National Development Bank
Sri Lanka, with its strong manufacturing and ports sectors, is an important way station on the Maritime Silk Road, boasting strong and long-standing trade links with both China and the west.
In recent years, the relationship between Beijing and Colombo has blossomed, with China stumping up capital to help Sri Lanka build much-needed infrastructure from highways and rail lines to new airport facilities.
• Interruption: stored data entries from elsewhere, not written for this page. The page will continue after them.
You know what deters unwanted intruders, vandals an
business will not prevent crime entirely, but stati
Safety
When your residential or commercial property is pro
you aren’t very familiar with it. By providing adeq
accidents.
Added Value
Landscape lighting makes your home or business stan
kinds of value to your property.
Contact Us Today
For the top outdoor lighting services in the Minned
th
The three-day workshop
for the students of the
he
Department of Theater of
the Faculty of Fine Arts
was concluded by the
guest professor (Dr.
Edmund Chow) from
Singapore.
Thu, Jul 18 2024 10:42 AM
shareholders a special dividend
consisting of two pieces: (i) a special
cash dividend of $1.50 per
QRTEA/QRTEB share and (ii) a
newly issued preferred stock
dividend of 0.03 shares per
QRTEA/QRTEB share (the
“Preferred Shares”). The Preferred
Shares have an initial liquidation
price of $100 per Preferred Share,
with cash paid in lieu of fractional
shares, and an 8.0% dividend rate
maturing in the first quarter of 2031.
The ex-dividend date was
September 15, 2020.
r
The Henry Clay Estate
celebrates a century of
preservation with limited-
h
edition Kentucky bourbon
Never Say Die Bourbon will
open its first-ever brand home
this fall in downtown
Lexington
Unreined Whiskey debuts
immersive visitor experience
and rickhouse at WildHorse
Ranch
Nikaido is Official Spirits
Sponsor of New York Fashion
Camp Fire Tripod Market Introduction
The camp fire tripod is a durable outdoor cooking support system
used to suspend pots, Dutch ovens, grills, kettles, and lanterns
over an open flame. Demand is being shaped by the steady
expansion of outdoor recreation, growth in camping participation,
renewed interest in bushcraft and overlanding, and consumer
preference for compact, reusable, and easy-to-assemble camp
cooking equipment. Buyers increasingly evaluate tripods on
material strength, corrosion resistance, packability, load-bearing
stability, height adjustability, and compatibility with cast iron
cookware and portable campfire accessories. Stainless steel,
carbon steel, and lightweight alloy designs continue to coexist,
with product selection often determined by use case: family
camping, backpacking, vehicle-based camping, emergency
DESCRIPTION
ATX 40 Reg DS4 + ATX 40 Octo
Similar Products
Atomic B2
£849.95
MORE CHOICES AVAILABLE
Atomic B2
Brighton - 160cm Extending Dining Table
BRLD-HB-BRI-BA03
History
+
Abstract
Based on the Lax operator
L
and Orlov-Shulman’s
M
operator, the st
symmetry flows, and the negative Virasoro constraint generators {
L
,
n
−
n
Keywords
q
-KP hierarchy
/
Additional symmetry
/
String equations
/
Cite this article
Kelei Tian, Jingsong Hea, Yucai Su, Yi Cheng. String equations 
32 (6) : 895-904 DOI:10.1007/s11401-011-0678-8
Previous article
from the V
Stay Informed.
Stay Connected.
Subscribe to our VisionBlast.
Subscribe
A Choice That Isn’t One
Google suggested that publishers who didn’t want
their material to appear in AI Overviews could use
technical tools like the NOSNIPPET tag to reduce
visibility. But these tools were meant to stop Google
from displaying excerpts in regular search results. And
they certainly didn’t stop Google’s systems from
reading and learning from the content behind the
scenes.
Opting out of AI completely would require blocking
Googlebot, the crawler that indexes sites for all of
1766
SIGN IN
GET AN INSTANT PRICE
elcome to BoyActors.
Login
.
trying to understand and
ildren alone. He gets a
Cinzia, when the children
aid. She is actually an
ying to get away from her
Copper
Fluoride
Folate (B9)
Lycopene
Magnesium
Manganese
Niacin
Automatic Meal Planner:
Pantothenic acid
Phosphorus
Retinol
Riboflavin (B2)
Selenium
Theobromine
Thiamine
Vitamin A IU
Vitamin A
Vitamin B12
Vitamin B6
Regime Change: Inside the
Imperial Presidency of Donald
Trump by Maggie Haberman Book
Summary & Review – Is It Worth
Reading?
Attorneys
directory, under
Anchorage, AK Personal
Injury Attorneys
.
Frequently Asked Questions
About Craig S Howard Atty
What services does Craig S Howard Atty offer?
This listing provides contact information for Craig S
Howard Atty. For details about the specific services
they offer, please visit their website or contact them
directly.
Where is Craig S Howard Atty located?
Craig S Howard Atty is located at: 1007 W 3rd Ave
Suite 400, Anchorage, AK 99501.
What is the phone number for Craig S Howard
Colombo has embraced the new relationship, hosting the Guangxi, China-Sri Lanka Economic Cooperation Forum in May.
A few Sri Lanka-based lenders were quick to see the potential in the Belt and Road Initiative, but none more so than National Development Bank (NDB), which set up its first Chinese office in 2014, a dedicated service catering to Sri Lanka’s growing Chinese business community and staffed by Mandarin-speaking relationship managers.
NDB, under CEO Dimantha Seneviratne, now boasts 16 correspondent banking relationships with mainland financial institutions, and was the first Sri Lankan lender to roll out a renminbi-denominated transactional service.
Income has grown accordingly, with NDB’s China business segment generating $670,000 in revenues in 2016, up from $18,000 in 2014, while the deposit base expanded 360% over the same period.
NDB’s China portfolio comprises 169 customer accounts and 117 corporate accounts, with business now generating its own momentum thanks to word-of-mouth recommendations by satisfied clients.
“It is with a sense of pride that we state that Chinese customers now come in search of NDB for our banking services,” the Sri Lankan lender says.
Its client roster includes many of the largest Beijing-controlled industrial groups, including China State Construction Engineering Corporation, Shanxi Construction Engineering, Yunnan Construction Engineering and Yunnan Lifan Junma Vehicle. Among the many BRI-related projects that NDB is working on are Colombo Port City and the Southern Expressway linking Colombo with the southern cities of Galle and Matara.